Buscando los recuerdos reconocibles. Recorriendo las pinceladas e intentando reiniciarlas con el movimiento de los ojos.
Abstrayéndose en los colores y comparándolos con los de la realidad tergiversada por el paso del tiempo.
Contando las veces que había visto el marco cambiado a la par con las modas efímeras.
Y esta vez una imperceptible sonrisa cambió su semblante, al visualizar, en segundos, los rostros de todos sus dueños, a través de las generaciones de la familia que lo había adoptado.
Y frunció el ceño para cumplir el ritual de conocer a su nuevo propietario, el que se haría cargo de él hasta su muerte.

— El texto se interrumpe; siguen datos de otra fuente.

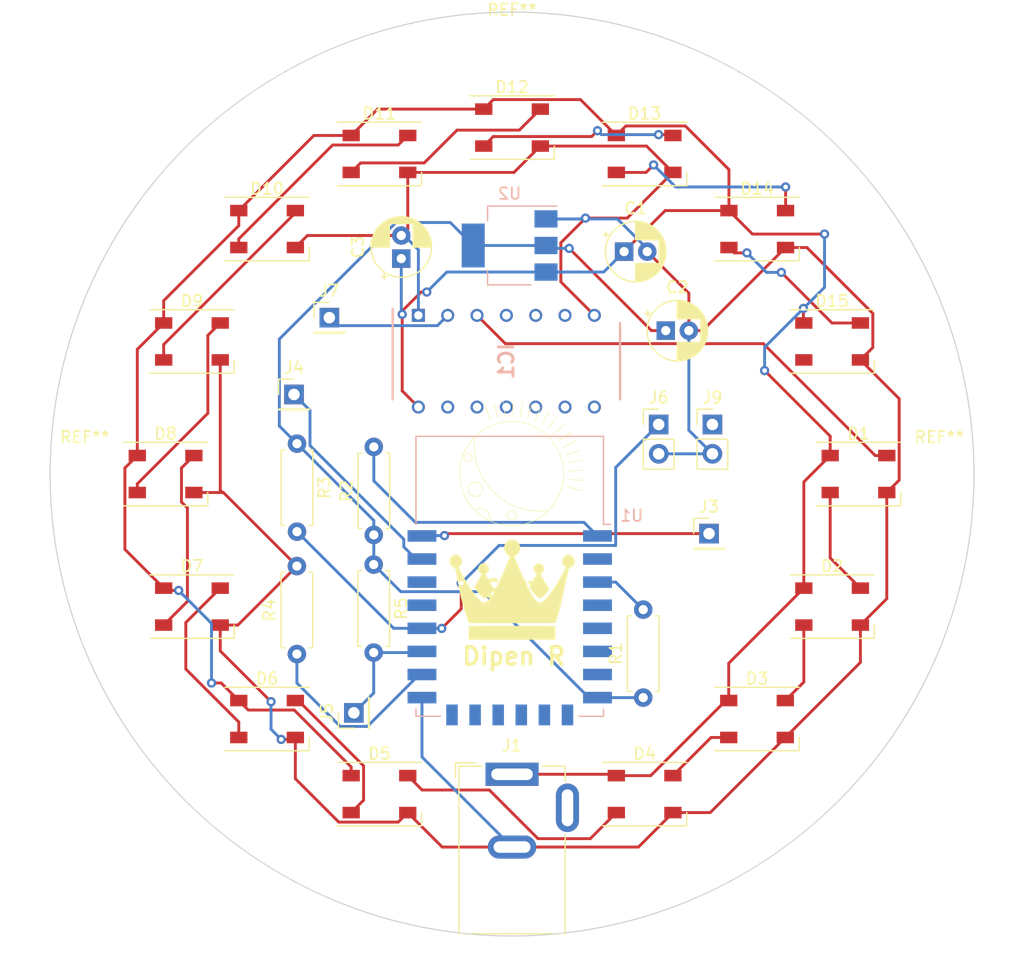
<source format=kicad_pcb>
(kicad_pcb
	(version 20240108)
	(generator "pcbnew")
	(generator_version "8.0")
	(general
		(thickness 1.6)
		(legacy_teardrops no)
	)
	(paper "A4")
	(layers
		(0 "F.Cu" signal)
		(31 "B.Cu" signal)
		(32 "B.Adhes" user "B.Adhesive")
		(33 "F.Adhes" user "F.Adhesive")
		(34 "B.Paste" user)
		(35 "F.Paste" user)
		(36 "B.SilkS" user "B.Silkscreen")
		(37 "F.SilkS" user "F.Silkscreen")
		(38 "B.Mask" user)
		(39 "F.Mask" user)
		(40 "Dwgs.User" user "User.Drawings")
		(41 "Cmts.User" user "User.Comments")
		(42 "Eco1.User" user "User.Eco1")
		(43 "Eco2.User" user "User.Eco2")
		(44 "Edge.Cuts" user)
		(45 "Margin" user)
		(46 "B.CrtYd" user "B.Courtyard")
		(47 "F.CrtYd" user "F.Courtyard")
		(48 "B.Fab" user)
		(49 "F.Fab" user)
		(50 "User.1" user)
		(51 "User.2" user)
		(52 "User.3" user)
		(53 "User.4" user)
		(54 "User.5" user)
		(55 "User.6" user)
		(56 "User.7" user)
		(57 "User.8" user)
		(58 "User.9" user)
	)
	(setup
		(pad_to_mask_clearance 0)
		(allow_soldermask_bridges_in_footprints no)
		(pcbplotparams
			(layerselection 0x00010fc_ffffffff)
			(plot_on_all_layers_selection 0x0000000_00000000)
			(disableapertmacros no)
			(usegerberextensions no)
			(usegerberattributes yes)
			(usegerberadvancedattributes yes)
			(creategerberjobfile yes)
			(dashed_line_dash_ratio 12.000000)
			(dashed_line_gap_ratio 3.000000)
			(svgprecision 6)
			(plotframeref no)
			(viasonmask no)
			(mode 1)
			(useauxorigin no)
			(hpglpennumber 1)
			(hpglpenspeed 20)
			(hpglpendiameter 15.000000)
			(pdf_front_fp_property_popups yes)
			(pdf_back_fp_property_popups yes)
			(dxfpolygonmode yes)
			(dxfimperialunits yes)
			(dxfusepcbnewfont yes)
			(psnegative no)
			(psa4output no)
			(plotreference yes)
			(plotvalue yes)
			(plotfptext yes)
			(plotinvisibletext no)
			(sketchpadsonfab no)
			(subtractmaskfromsilk no)
			(outputformat 1)
			(mirror no)
			(drillshape 0)
			(scaleselection 1)
			(outputdirectory "")
		)
	)
	(net 0 "")
	(net 1 "VCC")
	(net 2 "GND")
	(net 3 "3.3V")
	(net 4 "DataO{slash}P")
	(net 5 "Net-(D1-Pad4)")
	(net 6 "Net-(D2-Pad4)")
	(net 7 "Net-(D3-Pad4)")
	(net 8 "Net-(D8-Pad4)")
	(net 9 "Net-(D10-Pad4)")
	(net 10 "Net-(D11-Pad4)")
	(net 11 "Net-(D12-Pad4)")
	(net 12 "Net-(D13-Pad4)")
	(net 13 "Net-(D14-Pad4)")
	(net 14 "Net-(J3-Pad1)")
	(net 15 "Net-(J4-Pad1)")
	(net 16 "Net-(J5-Pad1)")
	(net 17 "GPIO0")
	(net 18 "DataI{slash}P")
	(net 19 "unconnected-(D15-Pad4)")
	(net 20 "Net-(J8-Pad4)")
	(net 21 "Net-(R1-Pad2)")
	(net 22 "Net-(R2-Pad2)")
	(net 23 "Net-(R4-Pad1)")
	(net 24 "unconnected-(U1-Pad2)")
	(net 25 "unconnected-(U1-Pad4)")
	(net 26 "unconnected-(U1-Pad5)")
	(net 27 "unconnected-(U1-Pad6)")
	(net 28 "unconnected-(U1-Pad7)")
	(net 29 "unconnected-(U1-Pad9)")
	(net 30 "unconnected-(U1-Pad10)")
	(net 31 "unconnected-(U1-Pad11)")
	(net 32 "unconnected-(U1-Pad12)")
	(net 33 "unconnected-(U1-Pad13)")
	(net 34 "unconnected-(U1-Pad14)")
	(net 35 "unconnected-(U1-Pad19)")
	(net 36 "unconnected-(U1-Pad20)")
	(net 37 "unconnected-(IC1-Pad4)")
	(net 38 "unconnected-(IC1-Pad5)")
	(net 39 "unconnected-(IC1-Pad6)")
	(net 40 "unconnected-(IC1-Pad8)")
	(net 41 "unconnected-(IC1-Pad9)")
	(net 42 "unconnected-(IC1-Pad10)")
	(net 43 "unconnected-(IC1-Pad11)")
	(net 44 "unconnected-(IC1-Pad12)")
	(net 45 "unconnected-(IC1-Pad13)")
	(net 46 "Net-(D4-Pad4)")
	(net 47 "Net-(D5-Pad4)")
	(net 48 "Net-(D6-Pad4)")
	(net 49 "Net-(D7-Pad4)")
	(net 50 "Net-(D10-Pad2)")
	(footprint "Capacitor_THT:CP_Radial_D5.0mm_P2.00mm" (layer "F.Cu") (at 102.77 54.2464))
	(footprint "Connector_PinHeader_2.54mm:PinHeader_1x01_P2.54mm_Vertical" (layer "F.Cu") (at 75.76 87.3464 90))
	(footprint "LED_SMD:LED_SK6812_PLCC4_5.0x5.0mm_P3.2mm" (layer "F.Cu") (at 110.6732 87.8796))
	(footprint "LED_SMD:LED_SK6812_PLCC4_5.0x5.0mm_P3.2mm" (layer "F.Cu") (at 100.9405 38.95))
	(footprint "LED_SMD:LED_SK6812_PLCC4_5.0x5.0mm_P3.2mm" (layer "F.Cu") (at 68.2468 87.8796))
	(footprint "Resistor_THT:R_Axial_DIN0207_L6.3mm_D2.5mm_P7.62mm_Horizontal" (layer "F.Cu") (at 70.84 64.0364 -90))
	(footprint "ModdedCrown:12x9.8_crown" (layer "F.Cu") (at 89.46 76.6664))
	(footprint "Resistor_THT:R_Axial_DIN0207_L6.3mm_D2.5mm_P7.62mm_Horizontal" (layer "F.Cu") (at 77.48 74.5064 -90))
	(footprint "Resistor_THT:R_Axial_DIN0207_L6.3mm_D2.5mm_P7.62mm_Horizontal" (layer "F.Cu") (at 77.49 71.9364 90))
	(footprint "ModdedCrown:SunAndMoon_15x15" (layer "F.Cu") (at 89.46 66.6664))
	(footprint "LED_SMD:LED_SK6812_PLCC4_5.0x5.0mm_P3.2mm" (layer "F.Cu") (at 117.1764 78.1469))
	(footprint "MountingHole:MountingHole_2mm" (layer "F.Cu") (at 52.46 66.6664))
	(footprint "MountingHole:MountingHole_2mm" (layer "F.Cu") (at 89.46 29.6664))
	(footprint "LED_SMD:LED_SK6812_PLCC4_5.0x5.0mm_P3.2mm" (layer "F.Cu") (at 68.2468 45.4532))
	(footprint "Resistor_THT:R_Axial_DIN0207_L6.3mm_D2.5mm_P7.62mm_Horizontal" (layer "F.Cu") (at 70.83 82.2564 90))
	(footprint "LED_SMD:LED_SK6812_PLCC4_5.0x5.0mm_P3.2mm" (layer "F.Cu") (at 110.692 45.4532))
	(footprint "MountingHole:MountingHole_2mm" (layer "F.Cu") (at 126.46 66.6664))
	(footprint "LED_SMD:LED_SK6812_PLCC4_5.0x5.0mm_P3.2mm" (layer "F.Cu") (at 119.46 66.6664))
	(footprint "Connector_PinHeader_2.54mm:PinHeader_1x02_P2.54mm_Vertical" (layer "F.Cu") (at 106.81 62.3764))
	(footprint "Capacitor_THT:CP_Radial_D5.0mm_P2.00mm" (layer "F.Cu") (at 99.164888 47.4064))
	(footprint "LED_SMD:LED_SK6812_PLCC4_5.0x5.0mm_P3.2mm" (layer "F.Cu") (at 59.46 66.6664))
	(footprint "LED_SMD:LED_SK6812_PLCC4_5.0x5.0mm_P3.2mm" (layer "F.Cu") (at 61.7436 55.1859))
	(footprint "LED_SMD:LED_SK6812_PLCC4_5.0x5.0mm_P3.2mm" (layer "F.Cu") (at 77.9795 94.3828))
	(footprint "Connector_PinHeader_2.54mm:PinHeader_1x01_P2.54mm_Vertical"
		(layer "F.Cu")
		(uuid "b85cc4b3-b179-42f4-8d6d-deba8d5b2aea")
		(at 73.64 53.1264)
		(descr "Through hole straight pin header, 1x01, 2.54mm pitch, single row")
		(tags "Through hole pin header THT 1x01 2.54mm single row")
		(property "Reference" "J7"
			(at 0 -2.33 0)
			(layer "F.SilkS")
			(uuid "0381fbdf-34bb-44af-9f59-3bfd8bd474f6")
			(effects
				(font
					(size 1 1)
					(thickness 0.15)
				)
			)
		)
		(property "Value" "DataI/P"
			(at 0 2.33 0)
			(layer "F.Fab")
			(uuid "02dea6d1-8868-4c1d-9aea-c9687c74777a")
			(effects
				(font
					(size 1 1)
					(thickness 0.15)
				)
			)
		)
		(property "Footprint" ""
			(at 0 0 0)
			(layer "F.Fab")
			(hide yes)
			(uuid "52fa2bc4-4cfe-480f-9f89-d41a9ac6c0fe")
			(effects
				(font
					(size 1.27 1.27)
					(thickness 0.15)
				)
			)
		)
		(property "Datasheet" ""
			(at 0 0 0)
			(layer "F.Fab")
			(hide yes)
			(uuid "26e79db2-ae3b-488e-be50-8131775546a9")
			(effects
				(font
					(size 1.27 1.27)
					(thickness 0.15)
				)
			)
		)
		(property "Description" ""
			(at 0 0 0)
			(layer "F.Fab")
			(hide yes)
			(uuid "ca5c4947-4c6a-418f-959c-311c19e6b89a")
			(effects
				(font
					(size 1.27 1.27)
					(thickness 0.15)
				)
			)
		)
		(path "/08b01345-2d43-40a2-a59a-194a50e9f8ac")
		(sheetfile "Ball Lamp.kicad_sch")
		(attr through_hole)
		(fp_line
			(s
... [144021 chars truncated]
</source>
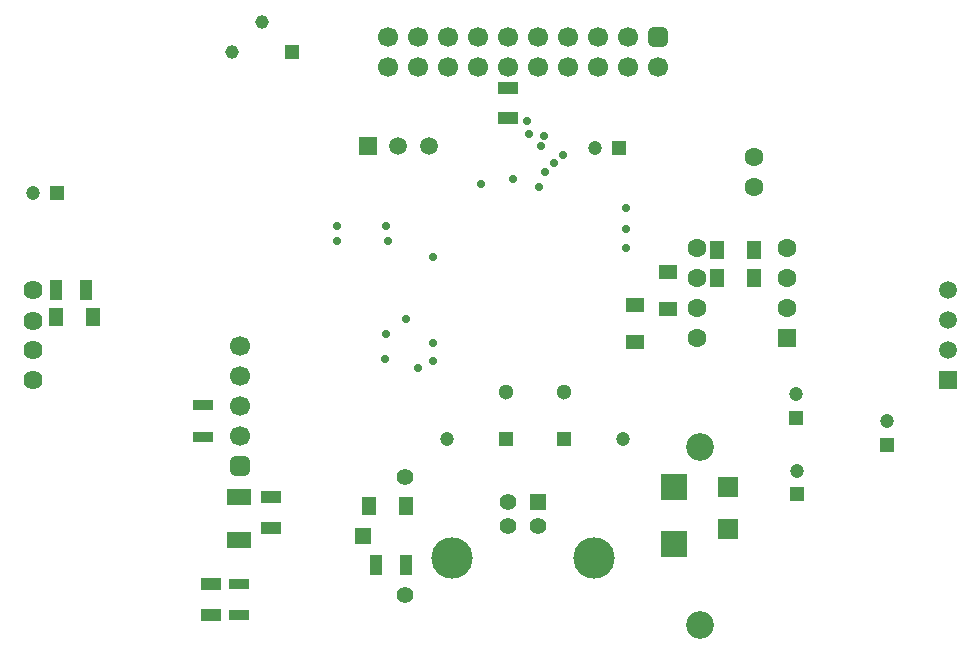
<source format=gbs>
%FSTAX23Y23*%
%MOIN*%
%SFA1B1*%

%IPPOS*%
%AMD67*
4,1,8,-0.033500,0.015700,-0.033500,-0.015700,-0.015700,-0.033500,0.015700,-0.033500,0.033500,-0.015700,0.033500,0.015700,0.015700,0.033500,-0.015700,0.033500,-0.033500,0.015700,0.0*
1,1,0.035440,-0.015700,0.015700*
1,1,0.035440,-0.015700,-0.015700*
1,1,0.035440,0.015700,-0.015700*
1,1,0.035440,0.015700,0.015700*
%
%AMD69*
4,1,8,-0.015700,-0.033500,0.015700,-0.033500,0.033500,-0.015700,0.033500,0.015700,0.015700,0.033500,-0.015700,0.033500,-0.033500,0.015700,-0.033500,-0.015700,-0.015700,-0.033500,0.0*
1,1,0.035440,-0.015700,-0.015700*
1,1,0.035440,0.015700,-0.015700*
1,1,0.035440,0.015700,0.015700*
1,1,0.035440,-0.015700,0.015700*
%
%ADD20R,0.043520X0.065280*%
%ADD26R,0.047240X0.047240*%
%ADD27C,0.047240*%
%ADD30R,0.059840X0.059840*%
%ADD31C,0.059840*%
%ADD32R,0.045280X0.045280*%
%ADD33C,0.045280*%
%ADD38R,0.055910X0.055910*%
%ADD40C,0.055910*%
%ADD41C,0.137800*%
%ADD42R,0.047240X0.047240*%
%ADD44R,0.055120X0.055120*%
%ADD45C,0.055120*%
%ADD51C,0.059060*%
%ADD52C,0.062990*%
%ADD58R,0.059060X0.051180*%
%ADD59R,0.065280X0.043520*%
%ADD60R,0.051180X0.059060*%
%ADD61R,0.065280X0.037640*%
%ADD62R,0.079920X0.055120*%
%ADD63R,0.088980X0.085040*%
%ADD64R,0.066140X0.066930*%
%ADD65R,0.062990X0.062990*%
%ADD66C,0.066930*%
G04~CAMADD=67~8~0.0~0.0~669.3~669.3~177.2~0.0~15~0.0~0.0~0.0~0.0~0~0.0~0.0~0.0~0.0~0~0.0~0.0~0.0~90.0~670.0~670.0*
%ADD67D67*%
%ADD68R,0.059060X0.059060*%
G04~CAMADD=69~8~0.0~0.0~669.3~669.3~177.2~0.0~15~0.0~0.0~0.0~0.0~0~0.0~0.0~0.0~0.0~0~0.0~0.0~0.0~180.0~670.0~670.0*
%ADD69D69*%
%ADD70C,0.092520*%
%ADD71C,0.051180*%
%ADD72C,0.063940*%
%ADD73C,0.027560*%
%LNpcb_down-1*%
%LPD*%
G54D20*
X0138Y00413D03*
X0128D03*
X00213Y0133D03*
X00314D03*
G54D26*
X0268Y00906D03*
X02985Y00815D03*
X02685Y0065D03*
G54D27*
X0268Y00985D03*
X00137Y01653D03*
X02011Y01805D03*
X02985Y00894D03*
X02103Y00835D03*
X01516D03*
X02685Y00728D03*
G54D30*
X03188Y01031D03*
G54D31*
X03188Y01131D03*
Y01231D03*
Y01331D03*
G54D32*
X01Y02125D03*
G54D33*
X009Y02225D03*
X008Y02125D03*
G54D38*
X0182Y00623D03*
G54D40*
X0182Y00544D03*
X01722D03*
Y00623D03*
G54D41*
X02008Y00438D03*
X01534D03*
G54D42*
X00216Y01653D03*
X0209Y01805D03*
X01906Y00835D03*
X01713D03*
G54D44*
X01236Y00511D03*
G54D45*
X01377Y00708D03*
Y00314D03*
G54D51*
X01355Y01811D03*
X01457D03*
G54D52*
X0265Y0127D03*
Y0137D03*
Y0147D03*
X0235Y0117D03*
Y0127D03*
Y0137D03*
Y0147D03*
X0254Y01675D03*
Y01775D03*
G54D58*
X02255Y01391D03*
Y01268D03*
X02145Y01281D03*
Y01158D03*
G54D59*
X0172Y01904D03*
Y02005D03*
X0073Y0035D03*
Y00249D03*
X0093Y0064D03*
Y00539D03*
G54D60*
X02418Y0137D03*
X02541D03*
X02418Y01465D03*
X02541D03*
X01257Y0061D03*
X01379D03*
X00214Y0124D03*
X00336D03*
G54D61*
X00705Y00842D03*
Y00947D03*
X00825Y00352D03*
Y00247D03*
G54D62*
X00825Y00497D03*
Y00642D03*
G54D63*
X02275Y00483D03*
Y00676D03*
G54D64*
X02455Y00534D03*
Y00675D03*
G54D65*
X0265Y0117D03*
G54D66*
X00826Y00944D03*
Y00844D03*
Y01044D03*
Y01144D03*
X01621Y02075D03*
Y02175D03*
X01721Y02075D03*
X01821D03*
X01721Y02175D03*
X01821D03*
X01921Y02075D03*
Y02175D03*
X02021Y02075D03*
Y02175D03*
X02121Y02075D03*
Y02175D03*
X02221Y02075D03*
X01521Y02175D03*
X01421D03*
X01321D03*
X01521Y02075D03*
X01421D03*
X01321D03*
G54D67*
X00826Y00744D03*
G54D68*
X01253Y01811D03*
G54D69*
X02221Y02175D03*
G54D70*
X02362Y00807D03*
Y00216D03*
G54D71*
X01713Y0099D03*
X01906D03*
G54D72*
X00137Y01031D03*
Y01132D03*
Y01229D03*
Y01331D03*
G54D73*
X01825Y01675D03*
X01845Y01725D03*
X0163Y01685D03*
X0142Y0107D03*
X0138Y01235D03*
X0115Y01495D03*
X0132D03*
X0115Y01545D03*
X01315D03*
X0147Y0144D03*
Y01155D03*
X0131Y011D03*
X01315Y01185D03*
X0147Y01095D03*
X02145Y01281D03*
X02255Y01391D03*
X02115Y0147D03*
Y01535D03*
Y01605D03*
X01736Y017D03*
X0183Y0181D03*
X0184Y01845D03*
X01875Y01755D03*
X01905Y0178D03*
X0179Y0185D03*
X01785Y01895D03*
X00213Y01241D03*
X00705Y00947D03*
X00825Y00247D03*
X00213Y0133D03*
X0172Y02005D03*
X02541Y01465D03*
Y0137D03*
X02275Y00676D03*
X02455Y00675D03*
M02*
</source>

Giró sobre sí mismo, enfrentando sus ojos, para decir, como otras tantas incontables veces.
-Me da igual que me sustituyas. Me da igual que prefieras a otro. Pero si prescindes de mí, déjame llevarme esta pintura a mi próximo destino. La podrás recuperar cuando me retiren. O quizás tus descendientes.
El niño señaló más allá de su espalda, para incitarlo a volver la vista.
-¡Qué maravilla! ¡Mira que sol tan azul!